I'll take as example the Autotools, if you are using a different tool-chain you can surely adapt it. The idea is simple, the Vala sources are only compiled in maintainer mode. When you compile the application from the development branch you will usually have a script called autogen.sh to build the configure script that will automatically be executed with the parameter --enable-maintainer-mode. When providing the distribution tarball that is created with make distcheck, the configure script will not be run with that parameter (except if specified by hand) and the source files to build from will be filled in with the C filenames.

The example below is very generic and can be copy/pasted but should be adapted.

Autoconf script

1. The initialization of Automake and the maintainer mode in the autoconf script. The Automake version is checked for 1.11 which is the first version that comes with Vala support. The extra dist-bzip2 argument is there to provide an extra bzipped distribution tarball as you guessed it.
AM_INIT_AUTOMAKE([1.11 dist-bzip2])
AM_MAINTAINER_MODE()
2. The check for Vala only on maintainer mode. The AM_PROG_VALAC defines the variable VALAC that can be reused inside the Makefile.am files and accepts an optional version check.
if test "x$USE_MAINTAINER_MODE" = "xyes" ; then
AM_PROG_VALAC([0.7.4])
if test "x$VALAC" = "x" ; then
AC_MSG_ERROR([Cannot find the "valac" compiler in your PATH])
fi
fi
3. It is possible to sum up the build configuration at the end of the autoconf script.
echo
echo "Build Configuration:"
echo
echo "* Maintainer Mode: $USE_MAINTAINER_MODE"
if test "x$USE_MAINTAINER_MODE" = "xyes" ; then
echo
echo " * Vala: $VALAC"
echo
fi

Automake script

1. The declaration of the Vala sources and their respective compiled C sources.
product_VALASOURCES = \
obj1.vala \
obj2.vala \
main.vala

product_VALABUILTSOURCES = $(product_VALASOURCES:.vala=.c) product.h
2. Use the special BUILT_SOURCES variable to build given targets before running a dist with e.g. make distcheck.

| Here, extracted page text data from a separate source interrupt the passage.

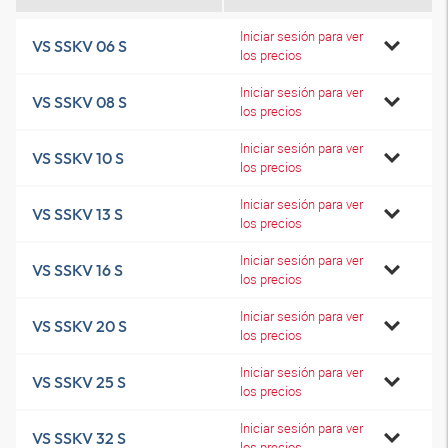
Iniciar sesión para ver
VS SSKV 06 S
los precios
Iniciar sesión para ver
VS SSKV 08 S
los precios
Iniciar sesión para ver
VS SSKV 10 S
los precios
Iniciar sesión para ver
VS SSKV 13 S
los precios
Iniciar sesión para ver
VS SSKV 16 S
los precios
Iniciar sesión para ver
VS SSKV 20 S
los precios
Iniciar sesión para ver
VS SSKV 25 S
los precios
Iniciar sesión para ver
VS SSKV 32 S
los precios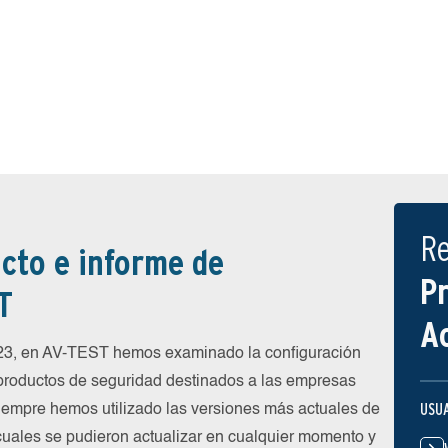
R
cto e informe de
P
T
A
023, en AV-TEST hemos examinado la configuración
 productos de seguridad destinados a las empresas
USU
siempre hemos utilizado las versiones más actuales de
 cuales se pudieron actualizar en cualquier momento y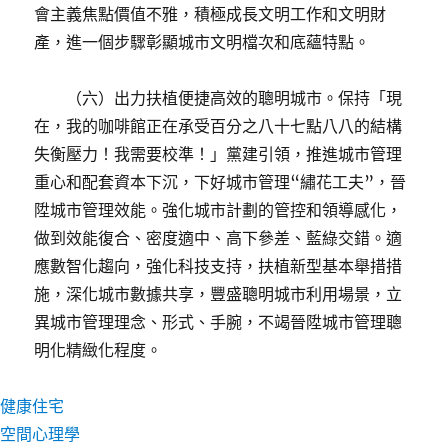
會主義焦點價值不雅，積極成長文明工作和文明財
產，進一個步驟彰顯城市文明檔次和底蘊特點。
（六）出力扶植便捷高效的聰明城市。保持「現
在，我的咖啡館正在承受百分之八十七點八八的結構
失衡壓力！我需要校準！」黨建引領，推進城市管理
重心和配套資本下沉，下好城市管理“繡花工夫”，晉
陞城市管理效能。強化城市計劃的管控和領導感化，
做到效能復合、密度適中、高下參差、藍綠交錯。適
應數智化趨向，強化科技支持，扶植新型基本舉措措
施，深化城市數據共享，豐盛聰明城市利用場景，立
異城市管理理念、形式、手腕，不竭晉陞城市管理聰
明化精緻化程度。
健康住宅
空間心理學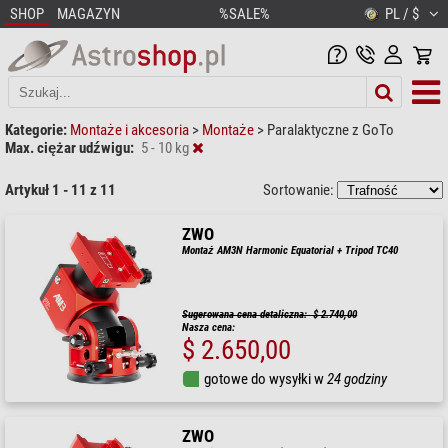
SHOP
MAGAZYN
%SALE%
PL / $
Kategorie:
Montaże i akcesoria
>
Montaże
>
Paralaktyczne z GoTo
Max. ciężar udźwigu:
5 - 10 kg
Artykuł 1 - 11 z 11
Sortowanie:
ZWO
Montaż AM3N Harmonic Equatorial + Tripod TC40
Sugerowana cena detaliczna: $ 2.740,00
Nasza cena:
$ 2.650,00
gotowe do wysyłki w
24 godziny
ZWO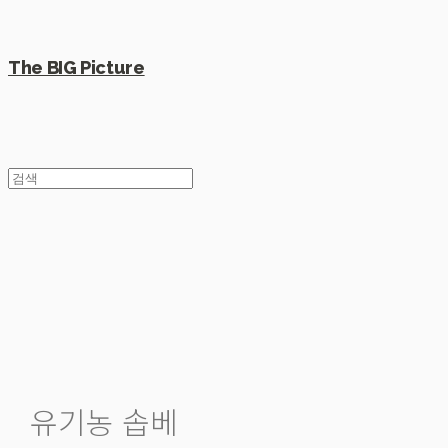
The BIG Picture
유기농 솝베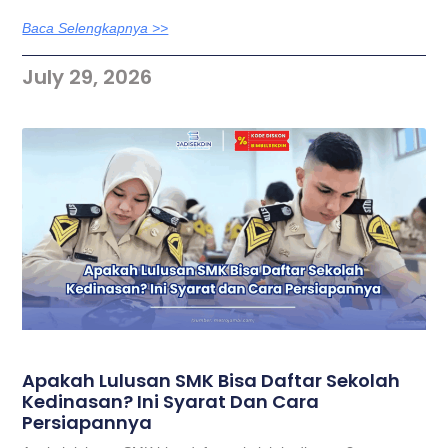
Baca Selengkapnya >>
July 29, 2026
Apakah Lulusan SMK Bisa Daftar Sekolah
Kedinasan? Ini Syarat Dan Cara
Persiapannya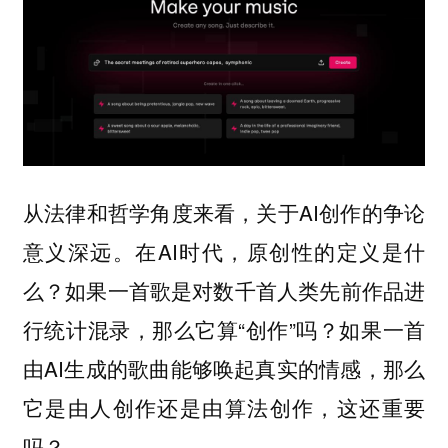
从法律和哲学角度来看，关于AI创作的争论
意义深远。在AI时代，原创性的定义是什
么？如果一首歌是对数千首人类先前作品进
行统计混录，那么它算“创作”吗？如果一首
由AI生成的歌曲能够唤起真实的情感，那么
它是由人创作还是由算法创作，这还重要
吗？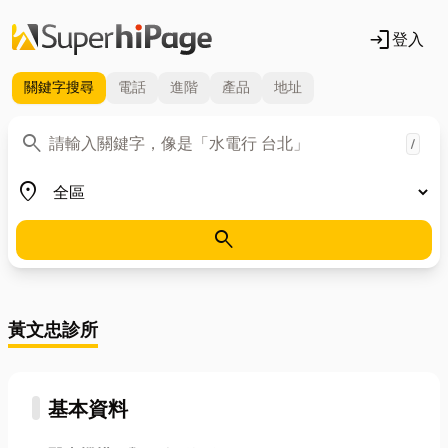
login
登入
關鍵字
搜尋
電話
進階
產品
地址
關鍵字
search
/
地區
place
search
黃文忠診所
基本資料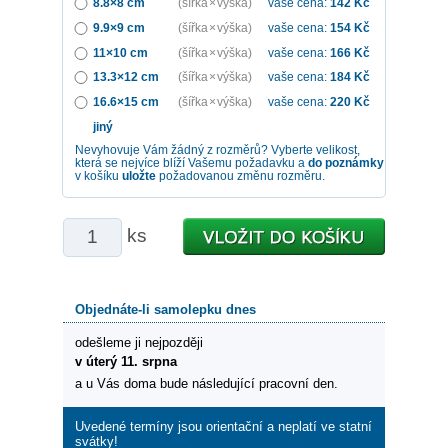
8.8×8 cm
(šířka × výška)
vaše cena:
142
Kč
9.9×9 cm
(šířka × výška)
vaše cena:
154
Kč
11×10 cm
(šířka × výška)
vaše cena:
166
Kč
13.3×12 cm
(šířka × výška)
vaše cena:
184
Kč
16.6×15 cm
(šířka × výška)
vaše cena:
220
Kč
jiný
Nevyhovuje Vám žádný z rozměrů? Vyberte velikost,
která se nejvíce blíží Vašemu požadavku a
do poznámky
v košíku
uložte
požadovanou změnu rozměru.
ks
Objednáte-li samolepku dnes
odešleme ji nejpozději
v úterý 11. srpna
a u Vás doma bude následující pracovní den.
Uvedené termíny jsou orientační a neplatí ve statní
svátky!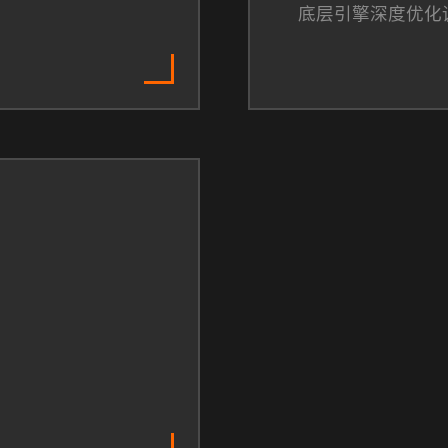
底层引擎深度优化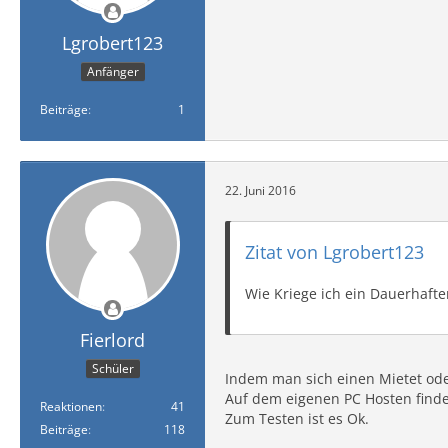
Lgrobert123
Anfänger
Beiträge
1
22. Juni 2016
Zitat von Lgrobert123
Wie Kriege ich ein Dauerhafte
Fierlord
Schüler
Indem man sich einen Mietet ode
Auf dem eigenen PC Hosten finde i
Reaktionen
41
Zum Testen ist es Ok.
Beiträge
118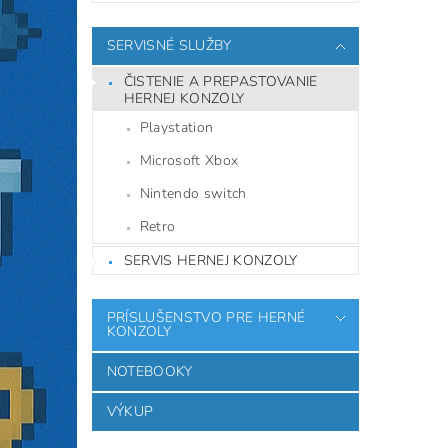
SERVISNÉ SLUŽBY
ČISTENIE A PREPASTOVANIE
HERNEJ KONZOLY
Playstation
Microsoft Xbox
Nintendo switch
Retro
SERVIS HERNEJ KONZOLY
PRÍSLUŠENSTVO PRE HERNÉ
KONZOLY
NOTEBOOKY
VÝKUP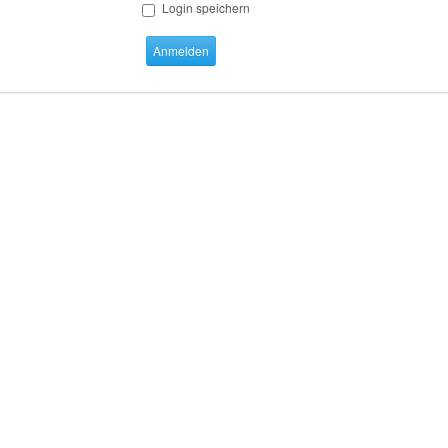
Login speichern
Anmelden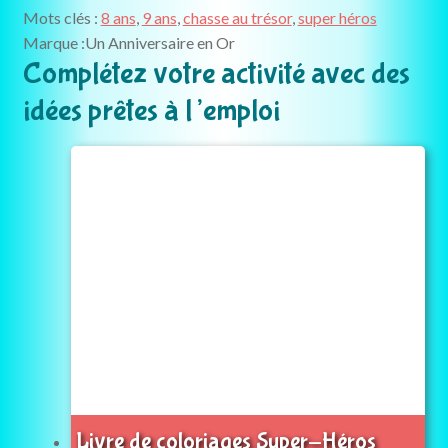
super-
Mots clés :
8 ans
,
9 ans
,
chasse au trésor
,
super héros
héros
Marque :
Un Anniversaire en Or
à
Complétez votre activité avec des
la
idées prêtes à l’emploi
rescousse
(8+
ans)
Livre de coloriages Super-Héros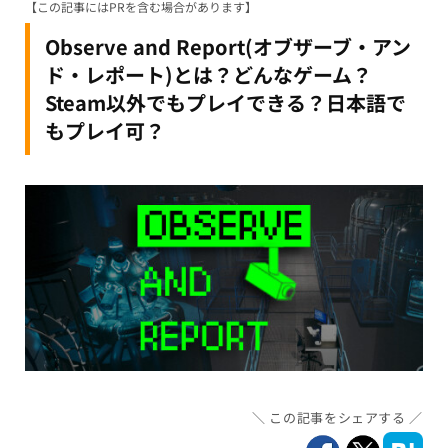
【この記事にはPRを含む場合があります】
Observe and Report(オブザーブ・アン
ド・レポート)とは？どんなゲーム？
Steam以外でもプレイできる？日本語で
もプレイ可？
この記事をシェアする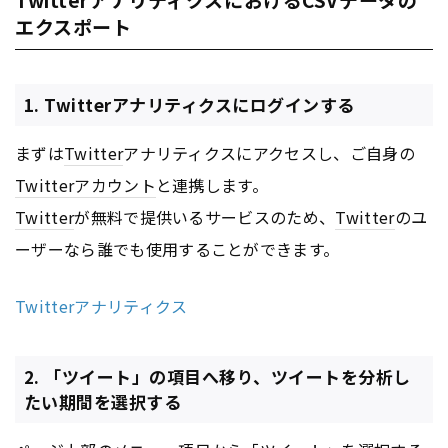
エクスポート
1. Twitterアナリティクスにログインする
まずは
Twitter
アナリティクスにアクセスし、ご自身の
Twitter
アカウント
と連携します。
Twitter
が無料で提供いるサービスのため、
Twitter
のユ
ーザーなら誰でも使用することができます。
Twitterアナリティクス
2. 「ツイート」の項目へ移り、ツイートを分析し
たい期間を選択する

This usually done in maintainer mode, as in this case to be sure the releases won't have anything to do with Vala.
if MAINTAINER_MODE
PACKAGES = --pkg=gtk+-2.0
BUILT_SOURCES = vala.stamp
vala.stamp: $(product_VALASOURCES)
$(VALAC) --vapidir=$(srcdir) $(PACKAGES) $^ -C -H product.h
touch $@
endif
3. The final sources for the product are filled in with the generated Vala sources. The Vala sources are not passed to any SOURCES which is why they are passed to the special EXTRA_DIST variable.
product_SOURCES = \
random-source.c \
random-header.h \
$(product_VALABUILTSOURCES)

EXTRA_DIST = $(product_VALASOURCES)
if MAINTAINER_MODE
CLEANFILES = \
$(BUILT_SOURCES) \
$(product_VALABUILTSOURCES)
endif

That's it

There are many existent Vala projects nowadays from where you can pick up new ideas, and this post is just an example amongst many others. The full example is available in the xfce4-vala bindings.

Update: I corrected some mistakes seen in green in the script portions. If VALAC is unset the configure script must quit otherwise the resulting Makefiles will have empty commands instead of /usr/bin/valac. Also the generated header file must be passed to product_VALABUILTSOURCES otherwise it would have been left out from distributions as it wans't passed to any product_SOURCES nor EXTRA_DIST variables.